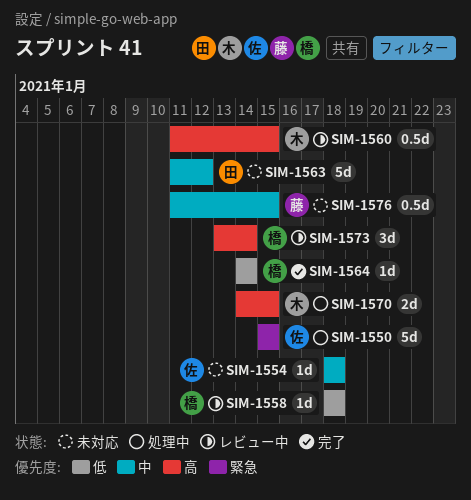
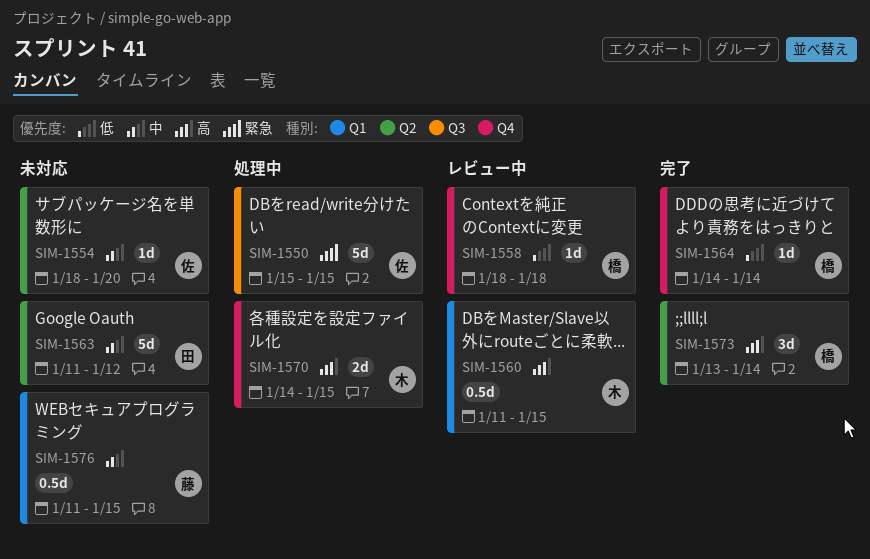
SIM-1554, due: Jan 18 -> Jan 20
SIM-1573, status: レビュー中 -> 完了

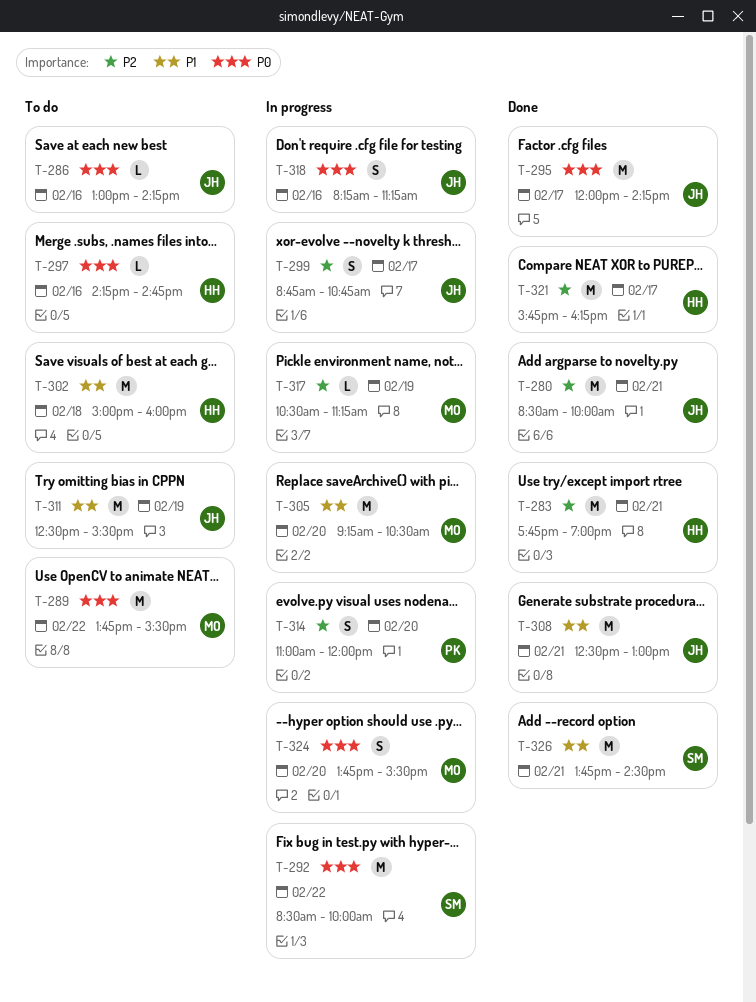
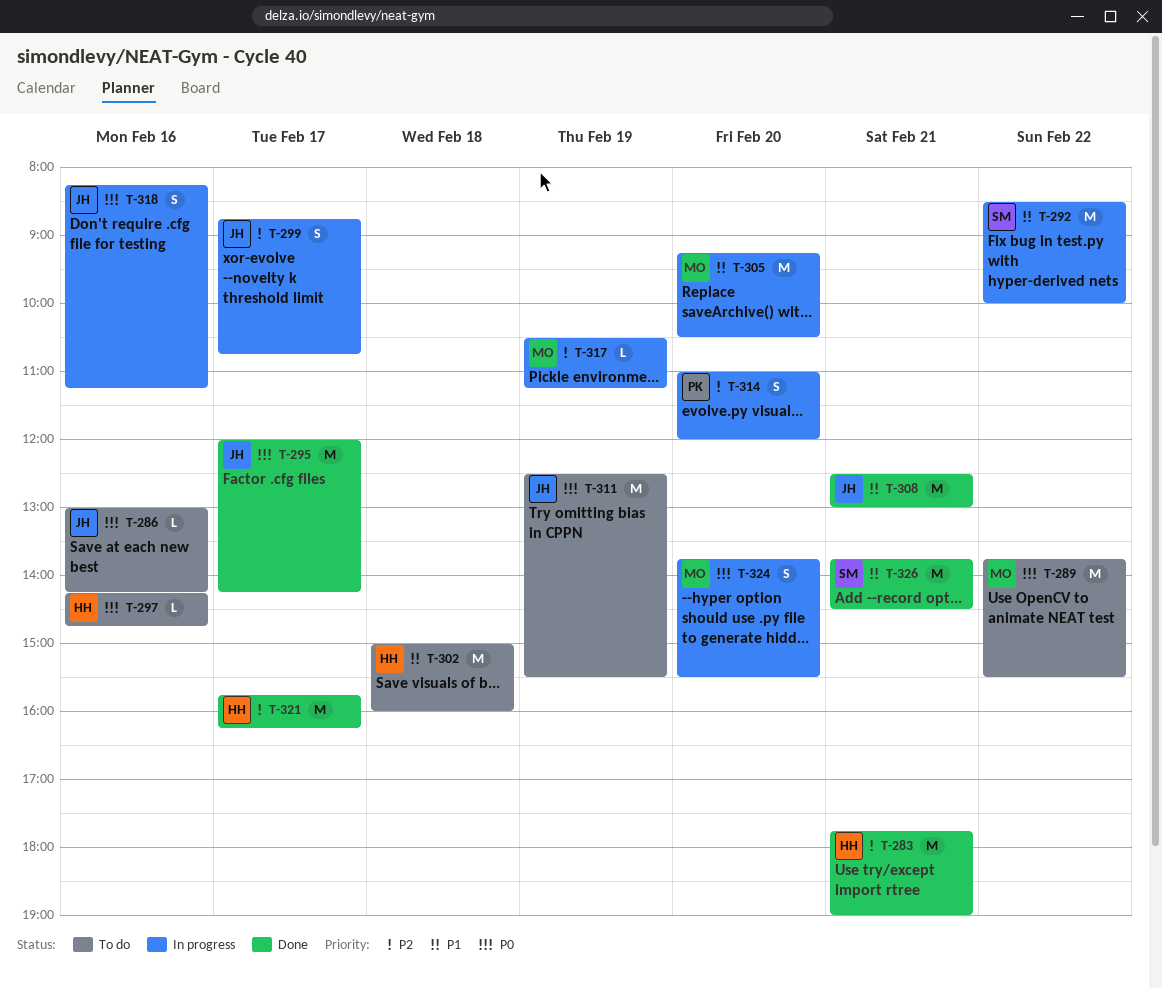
T-280: present -> none
T-292, priority: P0 -> P1
T-311, priority: P1 -> P0

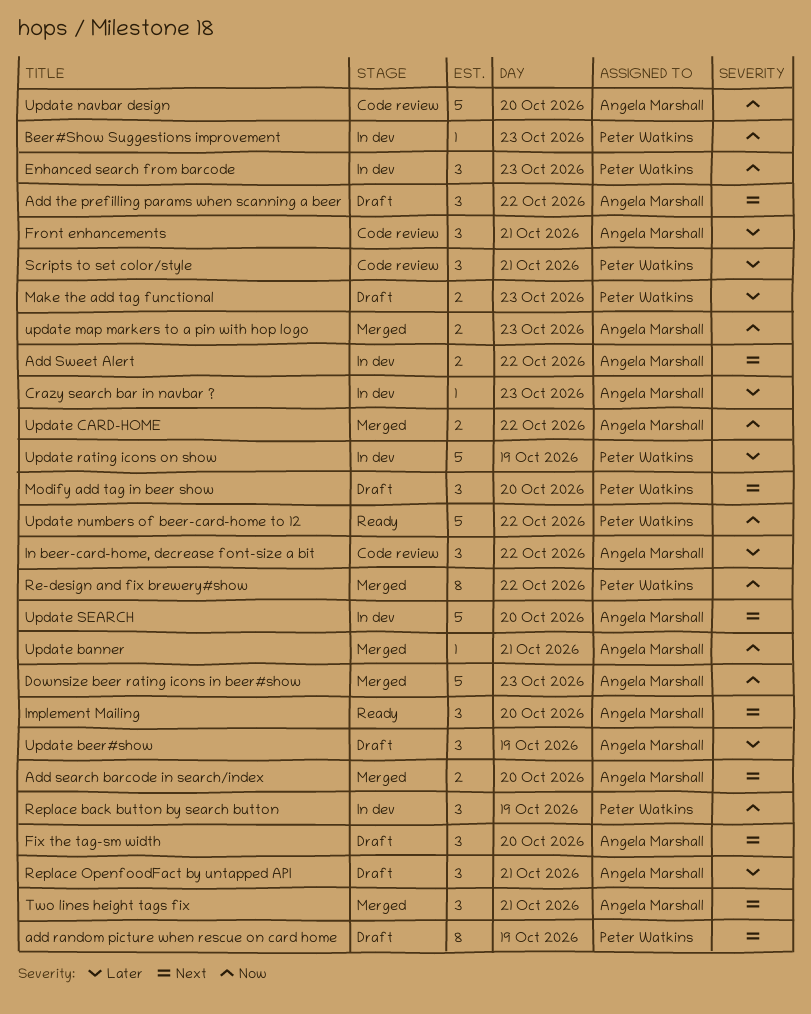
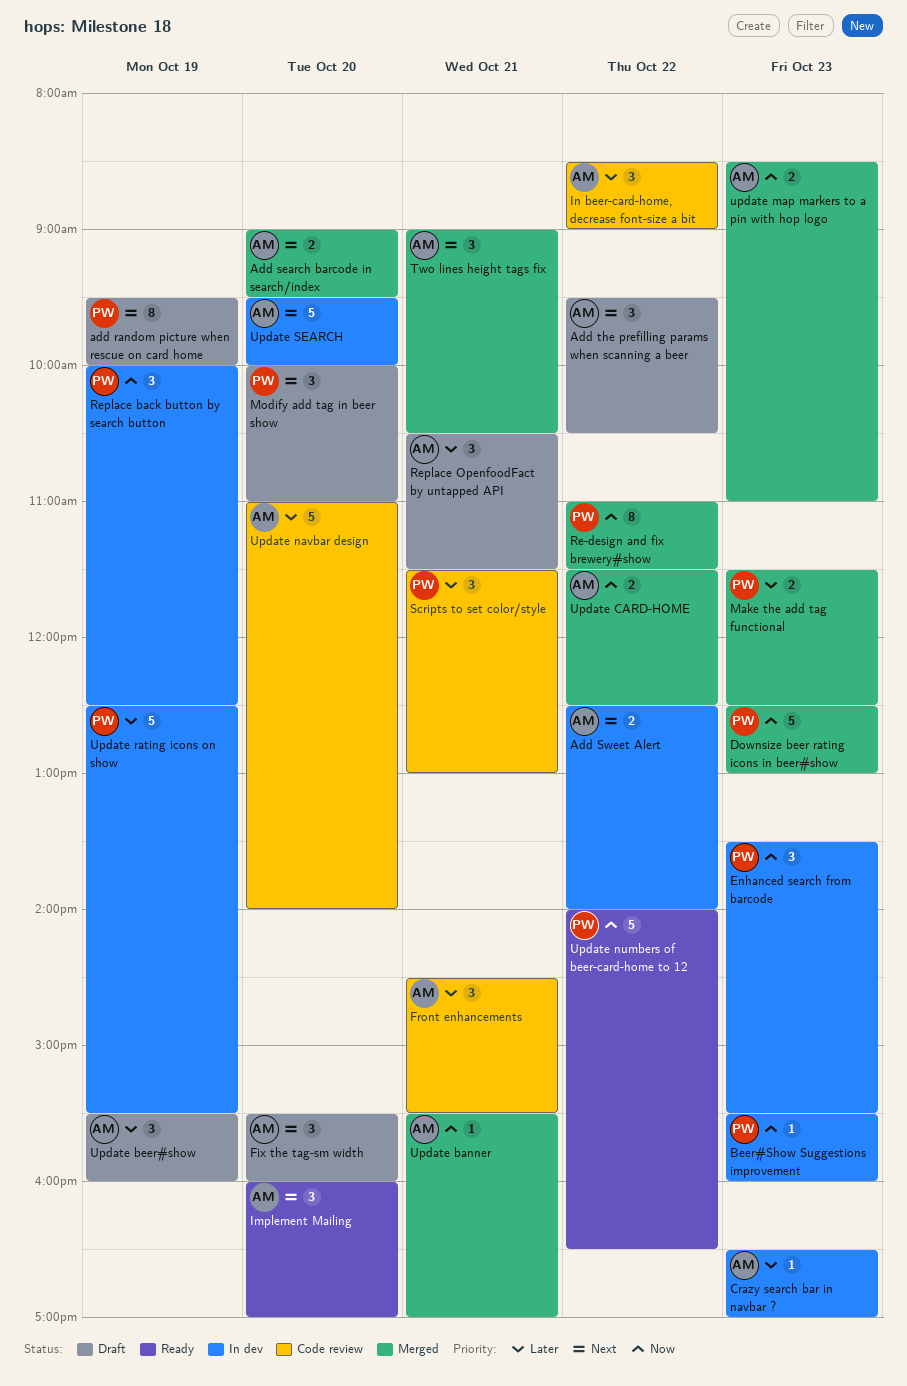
Downsize beer rating icons in beer#show, owner: Angela Marshall -> Peter Watkins
Make the add tag functional, status: Draft -> Merged
Update navbar design, priority: Now -> Later

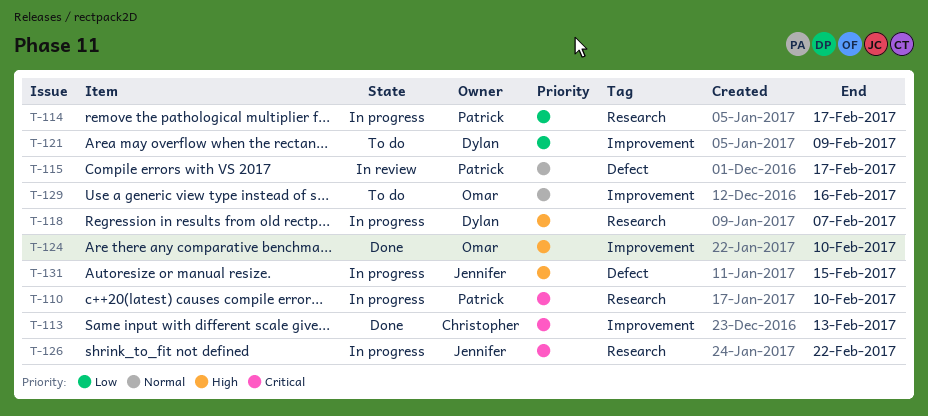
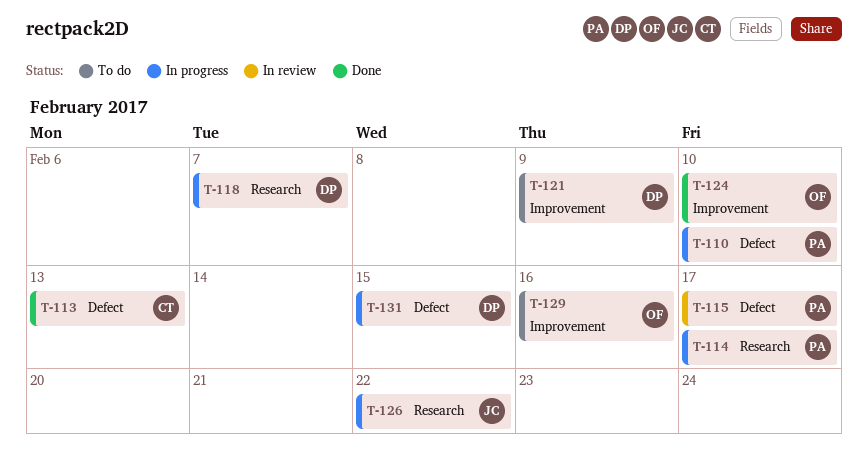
T-110, label: Research -> Defect
T-113, label: Improvement -> Defect
T-131, owner: Jennifer -> Dylan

------------------------------------------------------------------------

All lines from the one with "T-113, label: Improvement -> Defect" to the end of the material above should be copied exactly, both ends included, and nothing else.

T-113, label: Improvement -> Defect
T-131, owner: Jennifer -> Dylan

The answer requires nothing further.